Directions
Repeat the data below in full and exactly.

Saved data entries
=== Section Start ===

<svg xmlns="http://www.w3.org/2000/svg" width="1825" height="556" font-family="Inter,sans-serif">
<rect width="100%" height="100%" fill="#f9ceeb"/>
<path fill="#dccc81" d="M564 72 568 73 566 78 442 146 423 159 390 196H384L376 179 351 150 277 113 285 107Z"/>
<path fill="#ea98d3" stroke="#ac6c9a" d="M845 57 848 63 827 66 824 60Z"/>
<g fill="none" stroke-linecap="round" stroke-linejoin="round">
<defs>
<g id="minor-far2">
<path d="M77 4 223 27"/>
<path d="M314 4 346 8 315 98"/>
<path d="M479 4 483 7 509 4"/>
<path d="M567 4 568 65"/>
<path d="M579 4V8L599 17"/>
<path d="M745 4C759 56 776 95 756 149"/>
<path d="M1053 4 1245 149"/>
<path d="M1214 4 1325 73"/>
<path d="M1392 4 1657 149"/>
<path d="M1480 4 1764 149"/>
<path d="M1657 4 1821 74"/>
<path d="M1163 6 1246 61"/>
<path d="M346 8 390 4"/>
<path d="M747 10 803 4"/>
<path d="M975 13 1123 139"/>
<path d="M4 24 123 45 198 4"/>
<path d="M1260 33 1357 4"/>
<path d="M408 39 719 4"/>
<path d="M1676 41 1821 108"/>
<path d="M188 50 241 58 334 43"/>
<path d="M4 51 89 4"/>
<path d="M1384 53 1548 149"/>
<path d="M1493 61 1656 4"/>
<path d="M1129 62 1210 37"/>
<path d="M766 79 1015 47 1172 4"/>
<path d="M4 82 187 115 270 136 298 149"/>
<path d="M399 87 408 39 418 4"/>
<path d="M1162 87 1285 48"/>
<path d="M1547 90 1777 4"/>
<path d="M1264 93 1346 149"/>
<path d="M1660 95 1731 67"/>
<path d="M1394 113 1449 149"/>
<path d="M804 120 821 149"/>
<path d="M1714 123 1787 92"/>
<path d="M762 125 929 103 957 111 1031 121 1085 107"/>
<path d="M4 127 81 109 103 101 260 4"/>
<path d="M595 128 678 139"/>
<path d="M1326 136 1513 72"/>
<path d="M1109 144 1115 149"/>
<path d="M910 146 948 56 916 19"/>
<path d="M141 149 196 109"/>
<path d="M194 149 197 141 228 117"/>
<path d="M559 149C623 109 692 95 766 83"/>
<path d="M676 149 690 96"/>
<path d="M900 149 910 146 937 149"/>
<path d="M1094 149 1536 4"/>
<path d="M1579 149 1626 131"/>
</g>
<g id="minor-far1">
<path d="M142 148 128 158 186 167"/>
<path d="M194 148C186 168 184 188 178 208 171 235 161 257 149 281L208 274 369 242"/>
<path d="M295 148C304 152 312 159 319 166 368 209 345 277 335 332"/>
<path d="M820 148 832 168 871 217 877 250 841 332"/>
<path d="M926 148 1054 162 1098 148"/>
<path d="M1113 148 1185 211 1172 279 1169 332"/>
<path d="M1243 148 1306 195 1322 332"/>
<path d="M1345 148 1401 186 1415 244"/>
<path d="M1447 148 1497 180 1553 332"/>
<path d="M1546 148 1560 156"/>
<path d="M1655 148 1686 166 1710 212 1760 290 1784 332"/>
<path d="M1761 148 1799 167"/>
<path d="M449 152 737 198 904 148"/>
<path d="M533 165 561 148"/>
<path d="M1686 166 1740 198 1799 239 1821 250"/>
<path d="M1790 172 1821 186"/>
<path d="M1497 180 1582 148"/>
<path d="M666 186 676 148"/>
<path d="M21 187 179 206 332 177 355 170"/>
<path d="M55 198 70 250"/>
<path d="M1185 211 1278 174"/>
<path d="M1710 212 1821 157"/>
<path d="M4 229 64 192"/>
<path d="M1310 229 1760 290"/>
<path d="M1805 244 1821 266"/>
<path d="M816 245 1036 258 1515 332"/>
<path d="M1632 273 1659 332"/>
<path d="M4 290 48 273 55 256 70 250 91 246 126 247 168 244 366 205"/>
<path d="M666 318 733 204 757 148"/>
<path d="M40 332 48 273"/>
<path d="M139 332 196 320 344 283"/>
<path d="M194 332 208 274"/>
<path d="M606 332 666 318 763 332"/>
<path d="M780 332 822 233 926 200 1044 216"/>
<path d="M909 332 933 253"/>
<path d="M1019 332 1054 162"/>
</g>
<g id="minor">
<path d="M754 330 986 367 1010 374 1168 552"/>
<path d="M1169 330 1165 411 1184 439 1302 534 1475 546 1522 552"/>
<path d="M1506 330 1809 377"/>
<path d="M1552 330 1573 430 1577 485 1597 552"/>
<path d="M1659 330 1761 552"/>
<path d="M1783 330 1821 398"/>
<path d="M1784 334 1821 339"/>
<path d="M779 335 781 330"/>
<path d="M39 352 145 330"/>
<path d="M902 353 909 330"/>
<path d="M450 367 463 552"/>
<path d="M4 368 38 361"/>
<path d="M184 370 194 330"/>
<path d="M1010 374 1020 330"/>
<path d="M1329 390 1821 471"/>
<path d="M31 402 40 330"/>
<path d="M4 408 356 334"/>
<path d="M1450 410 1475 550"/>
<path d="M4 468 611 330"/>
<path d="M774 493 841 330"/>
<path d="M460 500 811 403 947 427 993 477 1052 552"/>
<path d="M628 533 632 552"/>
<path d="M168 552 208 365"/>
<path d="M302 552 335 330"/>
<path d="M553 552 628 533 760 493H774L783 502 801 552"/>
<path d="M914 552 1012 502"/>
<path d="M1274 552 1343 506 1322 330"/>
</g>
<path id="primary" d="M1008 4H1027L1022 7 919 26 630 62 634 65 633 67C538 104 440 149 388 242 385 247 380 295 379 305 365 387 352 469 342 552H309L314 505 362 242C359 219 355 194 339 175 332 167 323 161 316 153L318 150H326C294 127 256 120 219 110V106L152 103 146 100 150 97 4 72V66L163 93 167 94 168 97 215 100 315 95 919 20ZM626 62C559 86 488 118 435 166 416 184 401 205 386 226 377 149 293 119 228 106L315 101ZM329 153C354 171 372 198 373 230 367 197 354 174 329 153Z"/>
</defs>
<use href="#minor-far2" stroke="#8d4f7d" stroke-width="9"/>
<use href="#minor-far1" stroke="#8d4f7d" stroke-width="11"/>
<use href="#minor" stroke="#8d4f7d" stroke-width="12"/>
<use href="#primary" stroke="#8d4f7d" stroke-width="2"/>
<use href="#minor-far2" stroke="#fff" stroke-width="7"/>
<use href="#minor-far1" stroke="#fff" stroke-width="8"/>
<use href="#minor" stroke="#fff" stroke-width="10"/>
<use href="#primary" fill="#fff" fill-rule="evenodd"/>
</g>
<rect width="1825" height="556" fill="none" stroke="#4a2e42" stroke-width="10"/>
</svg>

=== Section End ===

Response to the task
<svg xmlns="http://www.w3.org/2000/svg" width="1825" height="556" font-family="Inter,sans-serif">
<rect width="100%" height="100%" fill="#f9ceeb"/>
<path fill="#dccc81" d="M564 72 568 73 566 78 442 146 423 159 390 196H384L376 179 351 150 277 113 285 107Z"/>
<path fill="#ea98d3" stroke="#ac6c9a" d="M845 57 848 63 827 66 824 60Z"/>
<g fill="none" stroke-linecap="round" stroke-linejoin="round">
<defs>
<g id="minor-far2">
<path d="M77 4 223 27"/>
<path d="M314 4 346 8 315 98"/>
<path d="M479 4 483 7 509 4"/>
<path d="M567 4 568 65"/>
<path d="M579 4V8L599 17"/>
<path d="M745 4C759 56 776 95 756 149"/>
<path d="M1053 4 1245 149"/>
<path d="M1214 4 1325 73"/>
<path d="M1392 4 1657 149"/>
<path d="M1480 4 1764 149"/>
<path d="M1657 4 1821 74"/>
<path d="M1163 6 1246 61"/>
<path d="M346 8 390 4"/>
<path d="M747 10 803 4"/>
<path d="M975 13 1123 139"/>
<path d="M4 24 123 45 198 4"/>
<path d="M1260 33 1357 4"/>
<path d="M408 39 719 4"/>
<path d="M1676 41 1821 108"/>
<path d="M188 50 241 58 334 43"/>
<path d="M4 51 89 4"/>
<path d="M1384 53 1548 149"/>
<path d="M1493 61 1656 4"/>
<path d="M1129 62 1210 37"/>
<path d="M766 79 1015 47 1172 4"/>
<path d="M4 82 187 115 270 136 298 149"/>
<path d="M399 87 408 39 418 4"/>
<path d="M1162 87 1285 48"/>
<path d="M1547 90 1777 4"/>
<path d="M1264 93 1346 149"/>
<path d="M1660 95 1731 67"/>
<path d="M1394 113 1449 149"/>
<path d="M804 120 821 149"/>
<path d="M1714 123 1787 92"/>
<path d="M762 125 929 103 957 111 1031 121 1085 107"/>
<path d="M4 127 81 109 103 101 260 4"/>
<path d="M595 128 678 139"/>
<path d="M1326 136 1513 72"/>
<path d="M1109 144 1115 149"/>
<path d="M910 146 948 56 916 19"/>
<path d="M141 149 196 109"/>
<path d="M194 149 197 141 228 117"/>
<path d="M559 149C623 109 692 95 766 83"/>
<path d="M676 149 690 96"/>
<path d="M900 149 910 146 937 149"/>
<path d="M1094 149 1536 4"/>
<path d="M1579 149 1626 131"/>
</g>
<g id="minor-far1">
<path d="M142 148 128 158 186 167"/>
<path d="M194 148C186 168 184 188 178 208 171 235 161 257 149 281L208 274 369 242"/>
<path d="M295 148C304 152 312 159 319 166 368 209 345 277 335 332"/>
<path d="M820 148 832 168 871 217 877 250 841 332"/>
<path d="M926 148 1054 162 1098 148"/>
<path d="M1113 148 1185 211 1172 279 1169 332"/>
<path d="M1243 148 1306 195 1322 332"/>
<path d="M1345 148 1401 186 1415 244"/>
<path d="M1447 148 1497 180 1553 332"/>
<path d="M1546 148 1560 156"/>
<path d="M1655 148 1686 166 1710 212 1760 290 1784 332"/>
<path d="M1761 148 1799 167"/>
<path d="M449 152 737 198 904 148"/>
<path d="M533 165 561 148"/>
<path d="M1686 166 1740 198 1799 239 1821 250"/>
<path d="M1790 172 1821 186"/>
<path d="M1497 180 1582 148"/>
<path d="M666 186 676 148"/>
<path d="M21 187 179 206 332 177 355 170"/>
<path d="M55 198 70 250"/>
<path d="M1185 211 1278 174"/>
<path d="M1710 212 1821 157"/>
<path d="M4 229 64 192"/>
<path d="M1310 229 1760 290"/>
<path d="M1805 244 1821 266"/>
<path d="M816 245 1036 258 1515 332"/>
<path d="M1632 273 1659 332"/>
<path d="M4 290 48 273 55 256 70 250 91 246 126 247 168 244 366 205"/>
<path d="M666 318 733 204 757 148"/>
<path d="M40 332 48 273"/>
<path d="M139 332 196 320 344 283"/>
<path d="M194 332 208 274"/>
<path d="M606 332 666 318 763 332"/>
<path d="M780 332 822 233 926 200 1044 216"/>
<path d="M909 332 933 253"/>
<path d="M1019 332 1054 162"/>
</g>
<g id="minor">
<path d="M754 330 986 367 1010 374 1168 552"/>
<path d="M1169 330 1165 411 1184 439 1302 534 1475 546 1522 552"/>
<path d="M1506 330 1809 377"/>
<path d="M1552 330 1573 430 1577 485 1597 552"/>
<path d="M1659 330 1761 552"/>
<path d="M1783 330 1821 398"/>
<path d="M1784 334 1821 339"/>
<path d="M779 335 781 330"/>
<path d="M39 352 145 330"/>
<path d="M902 353 909 330"/>
<path d="M450 367 463 552"/>
<path d="M4 368 38 361"/>
<path d="M184 370 194 330"/>
<path d="M1010 374 1020 330"/>
<path d="M1329 390 1821 471"/>
<path d="M31 402 40 330"/>
<path d="M4 408 356 334"/>
<path d="M1450 410 1475 550"/>
<path d="M4 468 611 330"/>
<path d="M774 493 841 330"/>
<path d="M460 500 811 403 947 427 993 477 1052 552"/>
<path d="M628 533 632 552"/>
<path d="M168 552 208 365"/>
<path d="M302 552 335 330"/>
<path d="M553 552 628 533 760 493H774L783 502 801 552"/>
<path d="M914 552 1012 502"/>
<path d="M1274 552 1343 506 1322 330"/>
</g>
<path id="primary" d="M1008 4H1027L1022 7 919 26 630 62 634 65 633 67C538 104 440 149 388 242 385 247 380 295 379 305 365 387 352 469 342 552H309L314 505 362 242C359 219 355 194 339 175 332 167 323 161 316 153L318 150H326C294 127 256 120 219 110V106L152 103 146 100 150 97 4 72V66L163 93 167 94 168 97 215 100 315 95 919 20ZM626 62C559 86 488 118 435 166 416 184 401 205 386 226 377 149 293 119 228 106L315 101ZM329 153C354 171 372 198 373 230 367 197 354 174 329 153Z"/>
</defs>
<use href="#minor-far2" stroke="#8d4f7d" stroke-width="9"/>
<use href="#minor-far1" stroke="#8d4f7d" stroke-width="11"/>
<use href="#minor" stroke="#8d4f7d" stroke-width="12"/>
<use href="#primary" stroke="#8d4f7d" stroke-width="2"/>
<use href="#minor-far2" stroke="#fff" stroke-width="7"/>
<use href="#minor-far1" stroke="#fff" stroke-width="8"/>
<use href="#minor" stroke="#fff" stroke-width="10"/>
<use href="#primary" fill="#fff" fill-rule="evenodd"/>
</g>
<rect width="1825" height="556" fill="none" stroke="#4a2e42" stroke-width="10"/>
</svg>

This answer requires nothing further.